Copy out the source text of every record below word for word, leaving out the pictures.

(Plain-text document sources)
--- --- ---

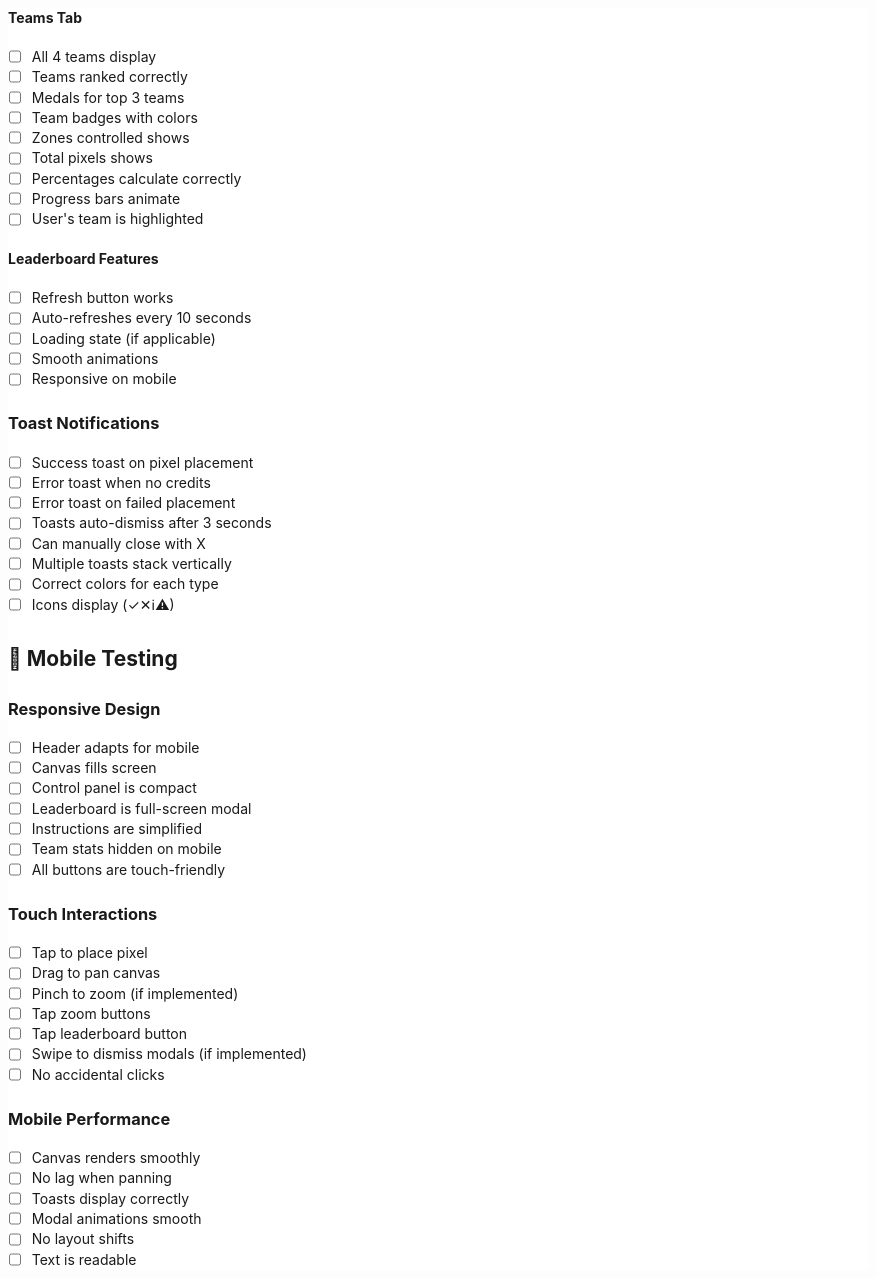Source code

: #### Teams Tab
- [ ] All 4 teams display
- [ ] Teams ranked correctly
- [ ] Medals for top 3 teams
- [ ] Team badges with colors
- [ ] Zones controlled shows
- [ ] Total pixels shows
- [ ] Percentages calculate correctly
- [ ] Progress bars animate
- [ ] User's team is highlighted

#### Leaderboard Features
- [ ] Refresh button works
- [ ] Auto-refreshes every 10 seconds
- [ ] Loading state (if applicable)
- [ ] Smooth animations
- [ ] Responsive on mobile

### Toast Notifications
- [ ] Success toast on pixel placement
- [ ] Error toast when no credits
- [ ] Error toast on failed placement
- [ ] Toasts auto-dismiss after 3 seconds
- [ ] Can manually close with X
- [ ] Multiple toasts stack vertically
- [ ] Correct colors for each type
- [ ] Icons display (✓✕ℹ⚠)

## 📱 Mobile Testing

### Responsive Design
- [ ] Header adapts for mobile
- [ ] Canvas fills screen
- [ ] Control panel is compact
- [ ] Leaderboard is full-screen modal
- [ ] Instructions are simplified
- [ ] Team stats hidden on mobile
- [ ] All buttons are touch-friendly

### Touch Interactions
- [ ] Tap to place pixel
- [ ] Drag to pan canvas
- [ ] Pinch to zoom (if implemented)
- [ ] Tap zoom buttons
- [ ] Tap leaderboard button
- [ ] Swipe to dismiss modals (if implemented)
- [ ] No accidental clicks

### Mobile Performance
- [ ] Canvas renders smoothly
- [ ] No lag when panning
- [ ] Toasts display correctly
- [ ] Modal animations smooth
- [ ] No layout shifts
- [ ] Text is readable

--- --- ---

**Answer section**
Source code

: #### Teams Tab
- [ ] All 4 teams display
- [ ] Teams ranked correctly
- [ ] Medals for top 3 teams
- [ ] Team badges with colors
- [ ] Zones controlled shows
- [ ] Total pixels shows
- [ ] Percentages calculate correctly
- [ ] Progress bars animate
- [ ] User's team is highlighted

#### Leaderboard Features
- [ ] Refresh button works
- [ ] Auto-refreshes every 10 seconds
- [ ] Loading state (if applicable)
- [ ] Smooth animations
- [ ] Responsive on mobile

### Toast Notifications
- [ ] Success toast on pixel placement
- [ ] Error toast when no credits
- [ ] Error toast on failed placement
- [ ] Toasts auto-dismiss after 3 seconds
- [ ] Can manually close with X
- [ ] Multiple toasts stack vertically
- [ ] Correct colors for each type
- [ ] Icons display (✓✕ℹ⚠)

## 📱 Mobile Testing

### Responsive Design
- [ ] Header adapts for mobile
- [ ] Canvas fills screen
- [ ] Control panel is compact
- [ ] Leaderboard is full-screen modal
- [ ] Instructions are simplified
- [ ] Team stats hidden on mobile
- [ ] All buttons are touch-friendly

### Touch Interactions
- [ ] Tap to place pixel
- [ ] Drag to pan canvas
- [ ] Pinch to zoom (if implemented)
- [ ] Tap zoom buttons
- [ ] Tap leaderboard button
- [ ] Swipe to dismiss modals (if implemented)
- [ ] No accidental clicks

### Mobile Performance
- [ ] Canvas renders smoothly
- [ ] No lag when panning
- [ ] Toasts display correctly
- [ ] Modal animations smooth
- [ ] No layout shifts
- [ ] Text is readable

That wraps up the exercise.